FEN: The review stresses how studies that show MCFA, GML, and formaldehyde as chemical mitigants in ASFV-contaminated feed are effective in reducing that viral content in feed should be treated with caution – do researchers and producers of these products agree with your interpretation?

GS: ​We acknowledged up front in the introduction that ‘there are many knowledge gaps and controversial opinions related to virus characteristics and replication, tenacity and virus inactivation, etc.’,​ but we also indicated that ‘it is imperative to re-evaluate old dogmas and rapidly adopt new knowledge as it becomes available because new discoveries are rapidly emerging, and they are changing the way we think about the prevention, control, detection and mitigation of ASFV.’

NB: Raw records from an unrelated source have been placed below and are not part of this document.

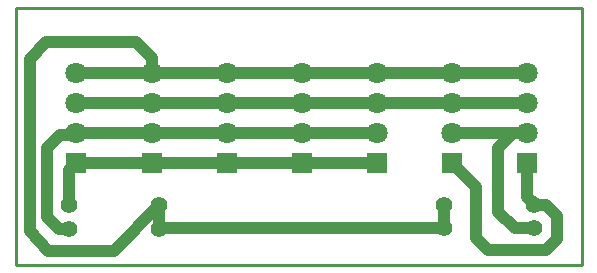
<source format=gbl>
%FSTAX23Y23*%
%MOIN*%
%SFA1B1*%

%IPPOS*%
%ADD11C,0.010000*%
%ADD15C,0.070870*%
%ADD16R,0.070870X0.070870*%
%ADD17C,0.055120*%
%ADD18C,0.039370*%
%LNpcb_sensores-1*%
%LPD*%
G54D11*
X03621Y03844D02*
X05508D01*
X03621D02*
Y03919D01*
Y047*
X05508Y03844D02*
Y047D01*
X03621D02*
X05508D01*
G54D15*
X05075Y04485D03*
Y04385D03*
Y04285D03*
X04825Y04485D03*
Y04385D03*
Y04285D03*
X04575Y04485D03*
Y04385D03*
Y04285D03*
X04325Y04485D03*
Y04385D03*
Y04285D03*
X04075Y04485D03*
Y04385D03*
Y04285D03*
X05326Y04485D03*
Y04385D03*
Y04285D03*
X03823Y04485D03*
Y04385D03*
Y04285D03*
G54D16*
X05075Y04185D03*
X04825D03*
X04575D03*
X04325D03*
X04075D03*
X05326D03*
X03823D03*
G54D17*
X05048Y04045D03*
X05348D03*
X041D03*
X038D03*
X0505Y03966D03*
X0535D03*
X041Y03965D03*
X038D03*
G54D18*
X0539Y03893D02*
X05426Y03929D01*
X05195Y03893D02*
X0539D01*
X05156Y03933D02*
X05195Y03893D01*
X05426Y03929D02*
Y04007D01*
X05388Y04045D02*
X05426Y04007D01*
X05348Y04045D02*
X05388D01*
X05156Y03933D02*
Y04103D01*
X04075Y04485D02*
Y04534D01*
X04021Y04587D02*
X04075Y04534D01*
X03722Y04587D02*
X04021D01*
X03667Y04532D02*
X03722Y04587D01*
X03667Y03956D02*
Y04532D01*
Y03956D02*
X0373Y03892D01*
X03947*
X041Y04045*
X03764Y03965D02*
X038D01*
X03725Y04004D02*
X03764Y03965D01*
X03725Y04004D02*
Y04234D01*
X0377Y04278*
X03817*
X03823Y04285*
Y04185D02*
X04075D01*
X05075D02*
X05156Y04103D01*
X0528Y04285D02*
X05326D01*
X05075D02*
X0528D01*
X05048Y04045D02*
X05049Y04044D01*
Y03967D02*
Y04044D01*
Y03967D02*
X0505Y03966D01*
X05049Y03966D02*
X0505Y03966D01*
X04101Y03966D02*
X05049D01*
X041Y03965D02*
X04101Y03966D01*
X041Y03965D02*
X041Y03965D01*
X041Y03965D02*
Y04045D01*
X041Y04045D02*
X041Y04045D01*
X03823Y04285D02*
X04075D01*
X038Y04045D02*
Y04161D01*
X04075Y04185D02*
X04325D01*
X04575*
X04825*
X04575Y04285D02*
X04825D01*
X04325D02*
X04575D01*
X04075D02*
X04325D01*
X05284Y03966D02*
X0535D01*
X0523Y0402D02*
X05284Y03966D01*
X0523Y0402D02*
Y04235D01*
X0528Y04285*
X038Y04161D02*
X03823Y04185D01*
X05326Y04071D02*
X05348Y04049D01*
X05326Y04071D02*
Y04185D01*
X05348Y04045D02*
Y04049D01*
X03823Y04385D02*
X04075D01*
X03823Y04485D02*
X04075D01*
X05075Y04385D02*
X05326D01*
X05075Y04485D02*
X05326D01*
X04075Y04385D02*
X04325D01*
X04575*
X04825*
X05075*
X04075Y04485D02*
X04325D01*
X04575*
X04825*
X05075*
M02*
</source>
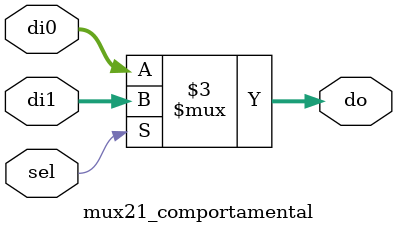
<source format=v>
`timescale 1ns / 1ps


module mux21_comportamental#(parameter SIZE = 8)(di1,di0,sel,do);
	input[SIZE-1:0] di1, di0;
	input sel;
	output reg[SIZE-1:0] do;
	
		always@(sel or di1 or di0)
		do <= (sel==1) ? di1 : di0;
		
endmodule

//module tb;
//    parameter SIZE = 8;
    
//    reg [SIZE-1:0] di1, di0;
//	reg sel;
//	wire [SIZE-1:0] do;
    
//    mux21_comportamental#(SIZE) inst(di1, di0, sel, do);
    
//    initial
//        #50 $finish;
    
//    initial 
//    begin
//        #0 di0 = 8'hAB; di1 = 8'hCD; sel = 0;
//        #20 sel = 1;
    
//    end
    


//endmodule

</source>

There are different ways of measuring virus inactivation by different laboratory methods, and the meaning of the results also varies in terms of virus survival, (not viable or infectious), viability (viable but not infectious) and infectiousness (viable and able to infect a host). Although researchers and practitioners have good intentions, there is sometimes a lack of complete understanding of measures derived from different assays and their accuracy regarding the extent of virus inactivation, which has often led to misinterpretation and misunderstanding of data.

For example, conventional PCR assays are commonly used to quantify the amount of ASFV DNA present in a sample, but this testing methodology is incapable of distinguishing between viable (intact particles) and free DNA (damaged) or assessing the infectivity of the viable virus particles. These are important distinctions that need to be recognized if we are going to achieve the goal and have confidence that a chemical mitigant will truly inactivate enough virus in a contaminated feed ingredient to prevent infection in pigs.